= Secwepemc Cultural Education Society =

The Secwepemc Cultural Education Society (SCES) is a non-profit organization in Kamloops, British Columbia, Canada. The society was founded in 1983 to preserve and promote the language, culture and history of the Secwepemc First Nation people. In addition to curriculum development and other programs, the society operates the Secwepemc Museum and Heritage Park in Kamloops. It is governed by representatives from thirteen bands of the Secwepemc Nation and a representative from the Secwepemc Elders Council.

==History==
SCES was incorporated on September 22, 1983, when it focused on language research and communications. By the late 1980s, SCES had six core departments: Secwepemc Resource Centre, Curriculum Development, Research Program and Archives, Shuswap Cultural Gatherings, Workshops and Conferences, The Language Program, and The Secwepemc Museum and Heritage Park. Many of the projects at this time focused on creating audio/visual materials, archiving and offering workshops based on using the internet/email and communication skills in the workplace. In 1986 it offered its first Adult Education course.

Over the years SCES has evolved to offer a wide variety of programs and projects. The Resource Centre is now run by the Secwepemc News, a monthly publication covering news and events in the Secwepemc Territory. The Research Program has been busy working on projects to study the number of fluent speakers, adults learning the language, and students learning the language. Recently SCES received funding for a project that will research Secwepemc Rites of Passage.

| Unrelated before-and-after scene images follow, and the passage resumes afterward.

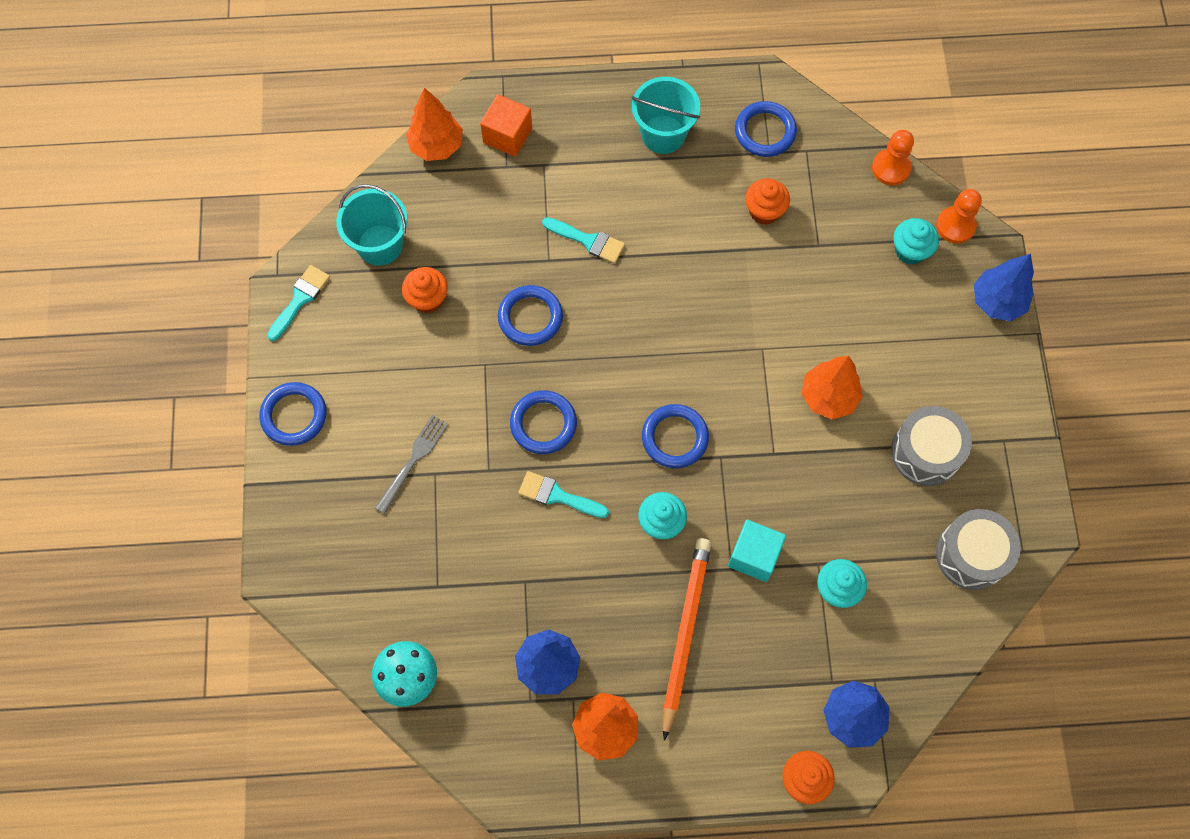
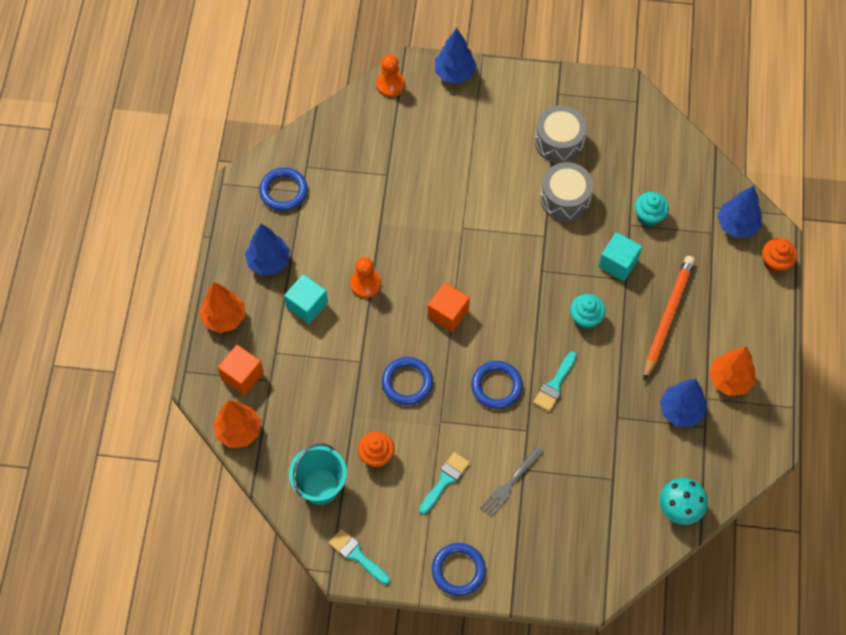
camera: 80 degrees left, 5 degrees down
(413, 460) = (510, 483): grey fork -> grey fork turned 90 degrees counterclockwise
(588, 241) = (350, 330): turquoise brush -> turquoise brush (445, 480)
(613, 187) = (307, 305): none -> turquoise cube
(634, 350) = (448, 313): none -> orange cube
(663, 134) = (269, 262): turquoise bucket -> blue tree
(674, 437) = (522, 298): blue ring -> none
(685, 633) = (668, 317): orange pencil -> orange pencil turned 90 degrees clockwise
(764, 211) = (351, 204): orange cupcake -> none
(828, 397) = (508, 193): orange tree -> orange tree (224, 318)
(891, 168) = (334, 115): orange pawn -> orange pawn (365, 284)
(910, 251) = (404, 117): turquoise cupcake -> none
(971, 554) = (635, 131): grey drum -> grey drum (565, 199)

The Society's numerous workshops have included financial management and planning, corporate law, employment law, budgeting, study skills for students in Adult Education and understanding Fetal Alcohol Spectrum Disorder. The Language Program has grown to include a series of projects that have created language resource materials such as posters, diagrams and charts, beginner books, advanced books, talking books, audio tapes/CDs, videos & DVDs, teachers guides and computer-based language lessons to accompany books.

SCES has expanded to offer programs for Leadership and Resiliency, Fetal Alcohol Spectrum Disorder, and Adult Literacy.

==Core programs and projects==
===Language Department===
The SCES Language Department was established to preserve and promote Secwepemctsin through a variety of projects and programs.

===Adult Education Department===
The purpose of the Adult Education Program is to enable learners to acquire the knowledge and skills needed to promote self-reliance and cultural pride, ultimately leading to employment or entrance to post-secondary institutes.

===Leadership and Resiliency Program (LRP)===
This program provides both in-school and after-school services to Aboriginal students attending Four Directions. It is intended to enhance youths' internal strengths and resiliency while minimizing involvement in substance use, violence, and other unhealthy choices and behaviours.

===Aboriginal Partner Assisted Learning (APAL)===
The APAL program is a collaborative effort between SCES and Thompson Rivers University (TRU). It was meant to reach the many adult learners with lower levels of literacy who are not comfortable participating in formal classroom-style learning. APAL offers tutoring free, one-to-one, in a relaxed atmosphere. Also, the APAL Coordinator, where possible, matches up tutors and learners based on shared experiences or hobbies to try to make the learner more comfortable. The program had the goal of reaching an average of 15 learners per month'

===Secwepemc Newspaper===
The Secwepemc News is a monthly publication serving the people and communities of the Secwepemc Nation. The Editor's main focus has been to:
- Research and interview elders and youth for inspiration;
- Upload the newspaper to the SCES website;
- Continue site visits within Kelowna and Vernon to check on distribution process;
- Capitalize on major car dealerships' advertising in Kamloops; and
- Capture events and stories in the Secwepemc area.